イーズは少し驚いて、白雪がどんな働きをしたのか訊ねた。

「城内のアルバイトに混ぜてもらったの。

 洗い場や野菜の下拵えとか、花壇の植え換え、浴場のお掃除。

 高校生の先輩方が色んなこと教えてくださって、オシャレ魔女ジーナちゃん(継母の筆名)のお話もしてるわ。

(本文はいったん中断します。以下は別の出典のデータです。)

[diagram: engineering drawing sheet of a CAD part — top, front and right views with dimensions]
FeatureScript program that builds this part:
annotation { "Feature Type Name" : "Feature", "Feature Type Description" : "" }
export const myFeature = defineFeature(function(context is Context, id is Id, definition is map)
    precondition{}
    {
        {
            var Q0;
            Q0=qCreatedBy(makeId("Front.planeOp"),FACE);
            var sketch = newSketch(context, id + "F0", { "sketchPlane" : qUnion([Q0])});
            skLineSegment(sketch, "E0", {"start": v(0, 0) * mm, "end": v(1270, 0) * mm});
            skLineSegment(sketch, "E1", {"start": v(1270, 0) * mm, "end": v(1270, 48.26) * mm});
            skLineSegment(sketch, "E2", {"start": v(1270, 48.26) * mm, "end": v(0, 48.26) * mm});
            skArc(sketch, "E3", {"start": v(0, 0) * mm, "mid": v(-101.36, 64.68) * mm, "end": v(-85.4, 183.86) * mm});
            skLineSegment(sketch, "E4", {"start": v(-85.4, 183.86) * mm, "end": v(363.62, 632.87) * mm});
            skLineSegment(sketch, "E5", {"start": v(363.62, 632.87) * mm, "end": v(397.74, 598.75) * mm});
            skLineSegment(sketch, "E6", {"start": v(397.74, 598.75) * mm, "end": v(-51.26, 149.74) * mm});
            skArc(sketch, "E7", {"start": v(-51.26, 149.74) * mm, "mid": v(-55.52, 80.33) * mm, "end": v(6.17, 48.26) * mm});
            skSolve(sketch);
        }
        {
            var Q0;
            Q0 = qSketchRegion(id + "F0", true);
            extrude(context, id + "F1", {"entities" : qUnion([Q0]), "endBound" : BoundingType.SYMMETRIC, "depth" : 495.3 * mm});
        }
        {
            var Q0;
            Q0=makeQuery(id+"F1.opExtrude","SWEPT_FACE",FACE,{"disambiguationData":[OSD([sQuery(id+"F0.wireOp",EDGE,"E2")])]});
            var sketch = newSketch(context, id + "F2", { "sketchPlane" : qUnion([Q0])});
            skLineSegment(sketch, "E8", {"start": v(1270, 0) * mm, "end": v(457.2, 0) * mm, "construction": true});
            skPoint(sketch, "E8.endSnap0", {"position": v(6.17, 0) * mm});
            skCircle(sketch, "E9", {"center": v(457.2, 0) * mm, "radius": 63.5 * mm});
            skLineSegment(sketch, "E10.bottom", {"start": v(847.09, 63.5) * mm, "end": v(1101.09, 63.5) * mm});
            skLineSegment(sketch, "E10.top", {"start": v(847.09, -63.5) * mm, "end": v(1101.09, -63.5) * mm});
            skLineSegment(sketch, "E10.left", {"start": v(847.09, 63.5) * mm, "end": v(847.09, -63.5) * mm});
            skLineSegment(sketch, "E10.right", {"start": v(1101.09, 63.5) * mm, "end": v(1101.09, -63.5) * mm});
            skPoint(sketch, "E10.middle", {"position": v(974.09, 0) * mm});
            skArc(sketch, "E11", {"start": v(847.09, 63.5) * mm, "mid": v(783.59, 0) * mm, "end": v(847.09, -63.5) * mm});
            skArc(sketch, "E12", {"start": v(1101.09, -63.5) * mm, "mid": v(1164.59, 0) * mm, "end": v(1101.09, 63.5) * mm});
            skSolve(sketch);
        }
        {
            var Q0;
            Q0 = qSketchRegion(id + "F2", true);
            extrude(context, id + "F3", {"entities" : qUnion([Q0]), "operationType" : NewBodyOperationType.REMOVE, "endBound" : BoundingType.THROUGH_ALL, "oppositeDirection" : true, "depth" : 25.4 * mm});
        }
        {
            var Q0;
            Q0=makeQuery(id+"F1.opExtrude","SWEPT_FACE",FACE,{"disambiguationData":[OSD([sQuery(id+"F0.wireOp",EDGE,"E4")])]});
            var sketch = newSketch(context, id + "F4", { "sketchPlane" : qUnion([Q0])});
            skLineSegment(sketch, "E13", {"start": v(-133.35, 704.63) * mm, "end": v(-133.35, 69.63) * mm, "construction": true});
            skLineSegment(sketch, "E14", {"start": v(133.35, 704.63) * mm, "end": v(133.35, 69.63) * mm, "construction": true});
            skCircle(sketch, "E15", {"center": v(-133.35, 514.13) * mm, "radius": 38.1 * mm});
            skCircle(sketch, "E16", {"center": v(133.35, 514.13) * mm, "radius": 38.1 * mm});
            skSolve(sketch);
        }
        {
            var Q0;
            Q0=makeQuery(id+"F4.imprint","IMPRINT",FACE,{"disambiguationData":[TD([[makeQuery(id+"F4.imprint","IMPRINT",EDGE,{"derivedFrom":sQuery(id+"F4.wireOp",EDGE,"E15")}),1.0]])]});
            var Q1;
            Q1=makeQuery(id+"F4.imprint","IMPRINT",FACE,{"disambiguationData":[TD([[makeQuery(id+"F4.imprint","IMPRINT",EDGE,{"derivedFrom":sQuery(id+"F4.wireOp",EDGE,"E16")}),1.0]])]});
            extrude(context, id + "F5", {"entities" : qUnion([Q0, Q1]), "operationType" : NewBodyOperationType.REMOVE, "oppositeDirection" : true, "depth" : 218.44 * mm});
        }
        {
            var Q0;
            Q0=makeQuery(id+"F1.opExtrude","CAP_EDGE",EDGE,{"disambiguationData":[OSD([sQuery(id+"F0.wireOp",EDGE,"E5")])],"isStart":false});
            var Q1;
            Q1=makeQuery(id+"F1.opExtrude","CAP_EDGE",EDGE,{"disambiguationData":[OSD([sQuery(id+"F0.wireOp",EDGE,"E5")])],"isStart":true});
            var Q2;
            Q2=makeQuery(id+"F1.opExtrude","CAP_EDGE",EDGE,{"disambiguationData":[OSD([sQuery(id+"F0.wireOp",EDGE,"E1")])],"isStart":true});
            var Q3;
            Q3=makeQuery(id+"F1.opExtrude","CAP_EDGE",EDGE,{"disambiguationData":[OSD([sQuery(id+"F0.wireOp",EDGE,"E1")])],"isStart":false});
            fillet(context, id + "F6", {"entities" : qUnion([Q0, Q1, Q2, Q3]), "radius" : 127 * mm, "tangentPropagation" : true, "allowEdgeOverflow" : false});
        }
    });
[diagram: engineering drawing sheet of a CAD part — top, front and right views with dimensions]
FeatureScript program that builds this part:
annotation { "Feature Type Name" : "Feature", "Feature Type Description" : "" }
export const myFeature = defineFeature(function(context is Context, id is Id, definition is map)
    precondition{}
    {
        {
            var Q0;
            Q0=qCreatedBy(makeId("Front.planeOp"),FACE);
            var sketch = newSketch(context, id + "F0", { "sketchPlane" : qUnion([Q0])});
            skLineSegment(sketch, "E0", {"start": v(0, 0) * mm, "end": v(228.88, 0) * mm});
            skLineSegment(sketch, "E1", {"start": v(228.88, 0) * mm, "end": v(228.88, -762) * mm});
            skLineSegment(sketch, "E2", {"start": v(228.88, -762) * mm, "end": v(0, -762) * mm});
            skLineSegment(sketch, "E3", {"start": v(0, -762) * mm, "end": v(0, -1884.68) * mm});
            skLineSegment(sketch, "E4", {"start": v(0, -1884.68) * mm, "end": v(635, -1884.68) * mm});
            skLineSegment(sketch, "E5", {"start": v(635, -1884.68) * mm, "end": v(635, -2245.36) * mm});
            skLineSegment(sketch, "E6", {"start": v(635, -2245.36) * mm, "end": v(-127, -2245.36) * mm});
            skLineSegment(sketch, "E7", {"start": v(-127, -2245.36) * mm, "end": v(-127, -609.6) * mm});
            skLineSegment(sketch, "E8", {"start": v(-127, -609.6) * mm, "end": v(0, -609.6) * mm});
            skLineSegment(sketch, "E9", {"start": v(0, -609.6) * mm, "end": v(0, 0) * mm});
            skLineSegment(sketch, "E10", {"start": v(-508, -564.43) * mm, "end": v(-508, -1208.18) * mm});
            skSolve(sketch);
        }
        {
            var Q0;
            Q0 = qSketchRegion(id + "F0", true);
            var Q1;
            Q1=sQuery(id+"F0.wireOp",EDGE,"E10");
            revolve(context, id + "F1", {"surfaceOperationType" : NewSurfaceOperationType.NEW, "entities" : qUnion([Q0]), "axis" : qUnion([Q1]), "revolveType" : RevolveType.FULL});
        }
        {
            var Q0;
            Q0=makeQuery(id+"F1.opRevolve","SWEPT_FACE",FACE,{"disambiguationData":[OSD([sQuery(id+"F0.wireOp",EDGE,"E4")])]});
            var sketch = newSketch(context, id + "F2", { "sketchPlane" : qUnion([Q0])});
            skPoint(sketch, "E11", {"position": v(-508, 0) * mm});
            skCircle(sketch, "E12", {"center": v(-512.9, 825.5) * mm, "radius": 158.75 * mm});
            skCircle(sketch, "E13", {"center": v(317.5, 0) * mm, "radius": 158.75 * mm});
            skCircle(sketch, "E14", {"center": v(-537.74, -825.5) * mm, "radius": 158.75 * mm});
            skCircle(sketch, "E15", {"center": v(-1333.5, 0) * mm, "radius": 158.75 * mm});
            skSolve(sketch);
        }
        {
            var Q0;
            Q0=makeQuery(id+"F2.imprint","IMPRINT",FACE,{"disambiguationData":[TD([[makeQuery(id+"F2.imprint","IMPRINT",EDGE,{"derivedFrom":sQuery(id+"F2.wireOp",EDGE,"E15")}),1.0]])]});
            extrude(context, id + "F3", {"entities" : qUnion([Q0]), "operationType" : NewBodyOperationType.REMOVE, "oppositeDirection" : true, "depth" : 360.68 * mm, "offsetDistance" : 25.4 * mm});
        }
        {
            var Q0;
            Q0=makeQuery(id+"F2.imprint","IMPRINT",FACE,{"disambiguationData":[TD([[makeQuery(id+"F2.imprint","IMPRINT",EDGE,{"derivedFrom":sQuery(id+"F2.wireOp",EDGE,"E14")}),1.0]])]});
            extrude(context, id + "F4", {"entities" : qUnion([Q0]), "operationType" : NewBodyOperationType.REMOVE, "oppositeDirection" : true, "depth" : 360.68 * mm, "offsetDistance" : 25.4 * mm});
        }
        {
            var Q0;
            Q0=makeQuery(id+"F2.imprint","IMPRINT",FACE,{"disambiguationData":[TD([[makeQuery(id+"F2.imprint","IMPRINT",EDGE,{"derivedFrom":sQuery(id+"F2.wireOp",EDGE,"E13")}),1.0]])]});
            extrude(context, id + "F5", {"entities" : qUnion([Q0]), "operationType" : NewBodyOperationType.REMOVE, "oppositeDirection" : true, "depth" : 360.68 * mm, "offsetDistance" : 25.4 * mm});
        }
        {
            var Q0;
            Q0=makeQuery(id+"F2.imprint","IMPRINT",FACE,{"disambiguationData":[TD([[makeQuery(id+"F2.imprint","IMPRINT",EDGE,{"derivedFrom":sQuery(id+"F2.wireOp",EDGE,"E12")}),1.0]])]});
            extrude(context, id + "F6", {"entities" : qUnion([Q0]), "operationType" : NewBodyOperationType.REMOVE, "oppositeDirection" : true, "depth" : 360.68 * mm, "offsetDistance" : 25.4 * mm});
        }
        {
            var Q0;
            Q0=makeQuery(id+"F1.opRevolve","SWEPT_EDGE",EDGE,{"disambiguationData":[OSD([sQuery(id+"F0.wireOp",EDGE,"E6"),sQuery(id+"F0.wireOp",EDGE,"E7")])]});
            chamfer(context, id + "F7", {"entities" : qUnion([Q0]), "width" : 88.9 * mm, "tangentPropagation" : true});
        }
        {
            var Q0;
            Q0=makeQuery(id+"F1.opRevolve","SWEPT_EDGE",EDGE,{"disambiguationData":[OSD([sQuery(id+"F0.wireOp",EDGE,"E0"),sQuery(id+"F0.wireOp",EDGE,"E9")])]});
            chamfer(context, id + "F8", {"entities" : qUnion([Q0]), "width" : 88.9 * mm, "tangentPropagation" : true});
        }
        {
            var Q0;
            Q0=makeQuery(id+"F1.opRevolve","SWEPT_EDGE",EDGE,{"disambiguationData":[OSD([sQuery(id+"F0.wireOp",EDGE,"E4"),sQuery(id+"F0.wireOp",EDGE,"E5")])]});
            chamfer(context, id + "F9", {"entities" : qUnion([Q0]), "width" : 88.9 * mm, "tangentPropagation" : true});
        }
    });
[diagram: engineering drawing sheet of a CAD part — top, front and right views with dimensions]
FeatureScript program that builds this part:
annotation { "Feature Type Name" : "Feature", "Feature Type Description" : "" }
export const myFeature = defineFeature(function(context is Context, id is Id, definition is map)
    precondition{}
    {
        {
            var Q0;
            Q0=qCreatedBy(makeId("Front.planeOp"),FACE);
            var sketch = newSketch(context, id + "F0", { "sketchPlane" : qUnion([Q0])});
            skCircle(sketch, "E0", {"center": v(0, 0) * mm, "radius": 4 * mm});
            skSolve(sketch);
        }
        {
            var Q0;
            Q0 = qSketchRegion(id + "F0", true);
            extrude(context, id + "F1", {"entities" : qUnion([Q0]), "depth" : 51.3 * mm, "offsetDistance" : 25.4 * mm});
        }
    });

 休憩時間にまかないをご一緒したり、任される仕事が少しずつ増えたり、勉強の得意な先輩には家庭教師をお願いしたり・・・楽しいから受験勉強が始まるまで続けようと思うの!」

 

イーズは王の教育方針に驚いたが、嬉しそうな姫の様子を見て微笑んだ。

「そうね、高校生になったら白雪ちゃんにも後輩ができてもっと楽しくなるわね。

パジャマパーティーでもっとお聞きしたいわ。」

 

「はい!父上、ママ上、私の部屋でベッドメイクして、お夜食用意しておきます。19時集合よ。」

白雪姫が慌ただしくお辞儀をして退室する。

 

イーズが王の教育方針を称賛し、白雪姫は素晴らしい娘に育ったと言うと、王ははにかみながら新妻を見つめて言った。

 

「容姿はアンジーにそっくりだけど、性格は活発な君に似ているだろう?

私も王子時代にアンジーと一緒にバイトをさせてもらっていたんだよ。

アンジーにお義姉様、君のカレンダーやファンブックを買ってあげたくてね。

15で嫁いで来てホームシックになりがちだったアンジーには、社交界の義務的な付き合いより楽しそうにしていたよ。」

 

訳あって魔女とあだ名される新妻はしみじみと言った。

 

「最期の騎士さまが貴方で良かった。

アンジーは娘らしい時間を過ごして来たのね、あの子みたいにキラキラ笑って。」

 

暗君はイクメン

白雪姫のパジャマパーティーは、普段は学友やバイトの先輩の少女たちで行われる。

王は父として自ら保護者同士の連絡をとり、馬車を出して少女たちの送迎もした。

娘らにうるさがられても、ちゃんと宿題しなさい早く寝なさいと小言を言い、手土産のお返しを用意し、ケンカがあれば仲裁した。

 

姫が5つの時からシングル育児を通して来れたのは、かつてバイト仲間だった使用人たちが親身に相談に乗ってくれたお陰でもある。

 

冷戦中の他国からは暗君呼ばわりの王ではあったが、地元の保護者会役員としては信頼を得ている。

姫の部屋でのパジャマパーティーに父王が招待されるのは今回が初めてで、姫がもてなしてくれるのも初めてのことだ。

 

再婚相手が姫の亡母に似ていただけでなく、姫の憧れるファッションリーダーだったこともあって、姫は予想以上に父の再婚を無邪気に喜んで、パーティーに参加させてくれたのだが…

父王としては、ファザコン娘が多少はヤキモチを焼いてくれるのではと期待していたのに、拍子抜けするような反応で、淋しいような、まだまだ無邪気な娘が愛おしいような複雑な気分だった。